As an epigraphist, Donato compiled ancient inscriptions and collected many ancient artefacts. The Manuscript Hamilton 254, now in the Berlin State Library, was such an epigraphic collectanea. It was compiled, at least in part (folios 81r-90v), by Ciriaco d'Ancona, and based on one of his three visits to Athens (1436, 1437-8, and 1444).
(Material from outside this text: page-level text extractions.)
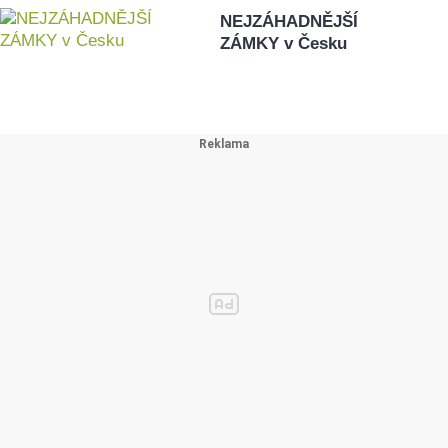
NEJZÁHADNĚJŠÍ
ZÁMKY v Česku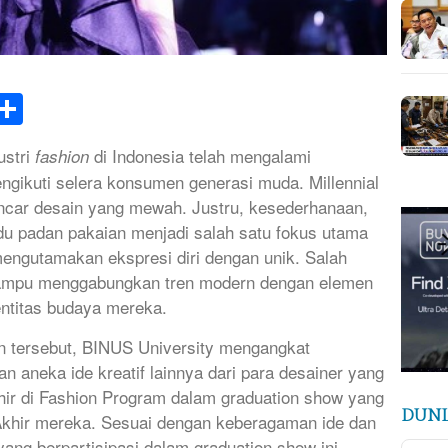
k
tsApp
elegram
Share
ustri
di Indonesia telah mengalami
fashion
gikuti selera konsumen generasi muda. Millennial
incar desain yang mewah. Justru, kesederhanaan,
du padan pakaian menjadi salah satu fokus utama
mengutamakan ekspresi diri dengan unik. Salah
mampu menggabungkan tren modern dengan elemen
entitas budaya mereka.
 tersebut, BINUS University mengangkat
 aneka ide kreatif lainnya dari para desainer yang
ir di Fashion Program dalam graduation show yang
DUNI
Akhir mereka. Sesuai dengan keberagaman ide dan
yang berpartisipasi dalam graduation show ini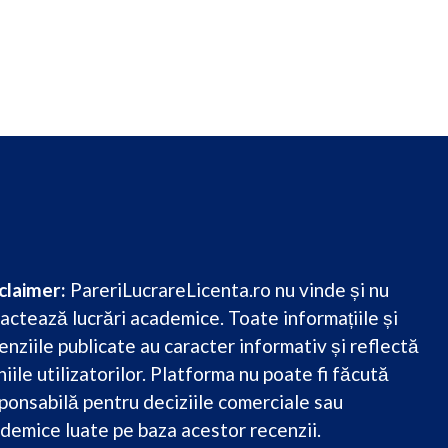
claimer:
PareriLucrareLicenta.ro nu vinde și nu
actează lucrări academice. Toate informațiile și
enziile publicate au caracter informativ și reflectă
niile utilizatorilor. Platforma nu poate fi făcută
ponsabilă pentru deciziile comerciale sau
demice luate pe baza acestor recenzii.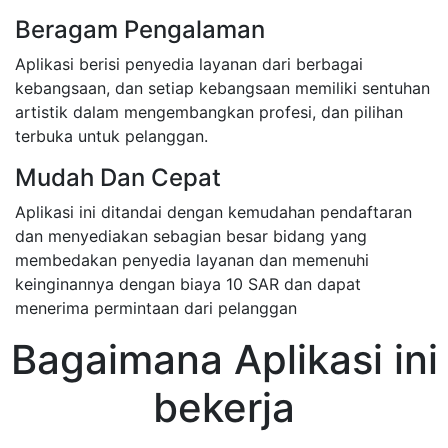
Beragam Pengalaman
Aplikasi berisi penyedia layanan dari berbagai
kebangsaan, dan setiap kebangsaan memiliki sentuhan
artistik dalam mengembangkan profesi, dan pilihan
terbuka untuk pelanggan.
Mudah Dan Cepat
Aplikasi ini ditandai dengan kemudahan pendaftaran
dan menyediakan sebagian besar bidang yang
membedakan penyedia layanan dan memenuhi
keinginannya dengan biaya 10 SAR dan dapat
menerima permintaan dari pelanggan
Bagaimana Aplikasi ini
bekerja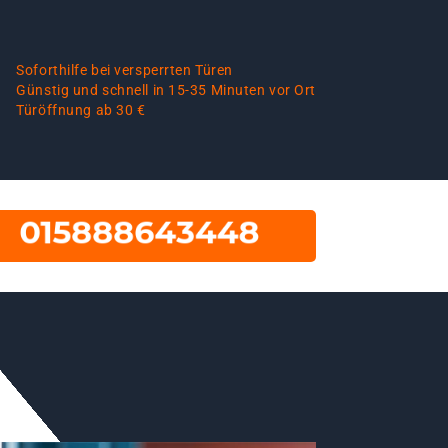
Soforthilfe bei versperrten Türen
Günstig und schnell in 15-35 Minuten vor Ort
Türöffnung ab 30 €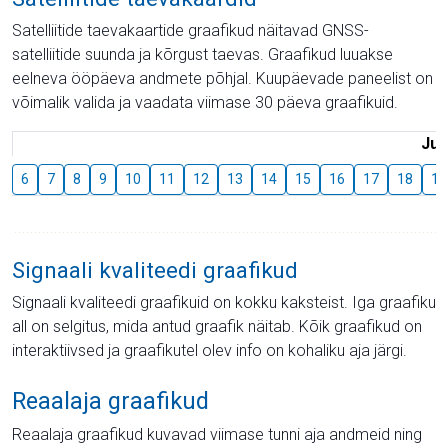
Satelliitide taevakaartide graafikud näitavad GNSS-
satelliitide suunda ja kõrgust taevas. Graafikud luuakse
eelneva ööpäeva andmete põhjal. Kuupäevade paneelist on
võimalik valida ja vaadata viimase 30 päeva graafikuid.
Juu
6
7
8
9
10
11
12
13
14
15
16
17
18
19
Signaali kvaliteedi graafikud
Signaali kvaliteedi graafikuid on kokku kaksteist. Iga graafiku
all on selgitus, mida antud graafik näitab. Kõik graafikud on
interaktiivsed ja graafikutel olev info on kohaliku aja järgi.
Reaalaja graafikud
Reaalaja graafikud kuvavad viimase tunni aja andmeid ning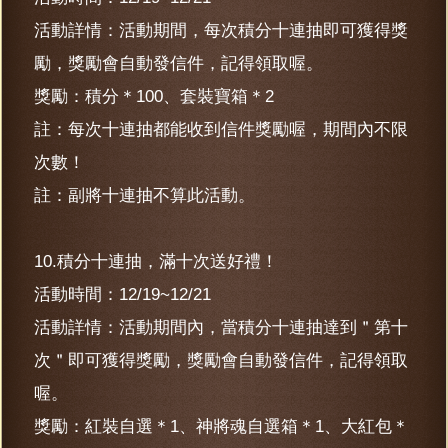
活動詳情：活動期間，每次積分十連抽即可獲得獎
勵，獎勵會自動發信件，記得領取喔。
獎勵：積分＊100、套裝寶箱＊2
註：每次十連抽都能收到信件獎勵喔，期間內不限
次數！
註：副將十連抽不算此活動。
10.積分十連抽，滿十次送好禮！
活動時間：12/19~12/21
活動詳情：活動期間內，當積分十連抽達到＂第十
次＂即可獲得獎勵，獎勵會自動發信件，記得領取
喔。
獎勵：紅裝自選＊1、神將魂自選箱＊1、大紅包＊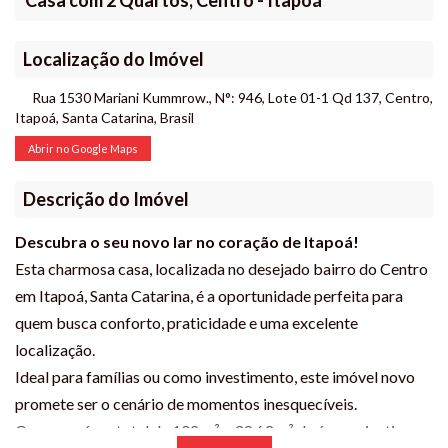
Casa com 2 Quartos, Centro - Itapoá
Localização do Imóvel
Rua 1530 Mariani Kummrow.
,
N°:
946
,
Lote 01-1 Qd 137
,
Centro
,
Itapoá
,
Santa Catarina
,
Brasil
Abrir no Google Maps
Descrição do Imóvel
Descubra o seu novo lar no coração de Itapoá!
Esta charmosa casa, localizada no desejado bairro do Centro
em Itapoá, Santa Catarina, é a oportunidade perfeita para
quem busca conforto, praticidade e uma excelente
localização.
Ideal para famílias ou como investimento, este imóvel novo
promete ser o cenário de momentos inesquecíveis.
Com uma área total de 102 m² e 39,63 m² de área privativa, a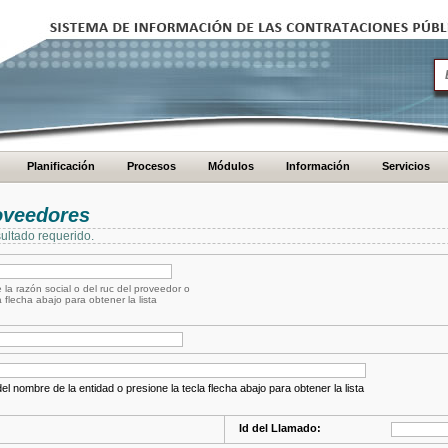
Planificación
Procesos
Módulos
Información
Servicios
oveedores
ultado requerido.
 la razón social o del ruc del proveedor o
a flecha abajo para obtener la lista
el nombre de la entidad o presione la tecla flecha abajo para obtener la lista
Id del Llamado: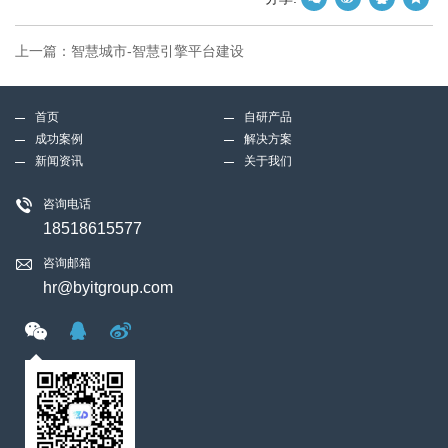
上一篇：
智慧城市-智慧引擎平台建设
首页
自研产品
成功案例
解决方案
新闻资讯
关于我们
咨询电话
18518615577
咨询邮箱
hr@byitgroup.com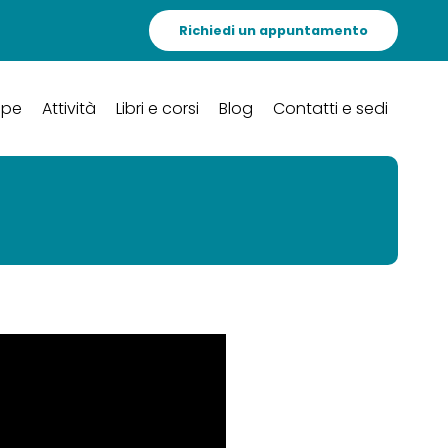
Richiedi un appuntamento
ipe
Attività
Libri e corsi
Blog
Contatti e sedi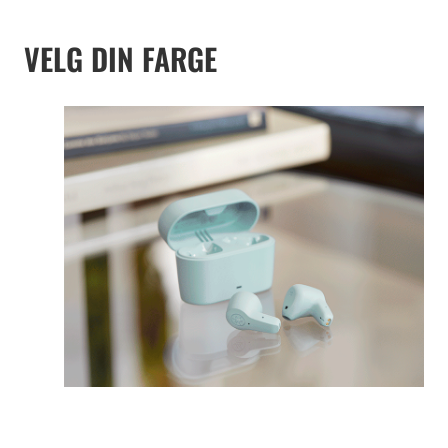
VELG DIN FARGE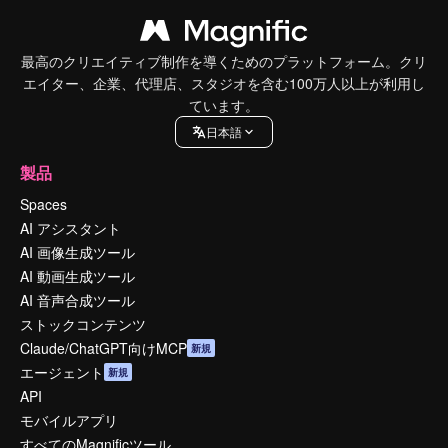
最高のクリエイティブ制作を導くためのプラットフォーム。クリ
エイター、企業、代理店、スタジオを含む100万人以上が利用し
ています。
日本語
製品
Spaces
AI アシスタント
AI 画像生成ツール
AI 動画生成ツール
AI 音声合成ツール
ストックコンテンツ
Claude/ChatGPT向けMCP
新規
エージェント
新規
API
モバイルアプリ
すべてのMagnificツール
With the aid of a scribe and a draughtsman, Ciriaco created a portfolio of sketches of several ancient Greek ruins, most notably the Parthenon, for Donato.

Donato possessed an exemplary copy of the Chronicon of Eusebius in Jerome's translation. He also owned 358 manuscripts of Thomas Aquinas, including the Prima pars and the Prima secundae.

It has been suggested that Donato, among other Paduan humanists, like Ciriaco, Francesco Barbaro, Jacopo Zeno, Palla Strozzi, and Leon Battista Alberti, may have influenced the classicism of the work of Donatello—especially his equestrian monument to Gattamelata—during his Paduan years (1444-53), when he had a studio near the Santo.

Donato had work done on the episcopal palace during his tenure. In 1437 he contracted one Giovanni da Ulma to redecorate the chapel of San Massimo there. In 1444, Donato commissioned Giovanni da Firenze to make the current font for the baptistry; Giovanni also repaved the interior and redid the tombs. In 1445 he completely rebuilt the bishop's residence in a sumptuous manner.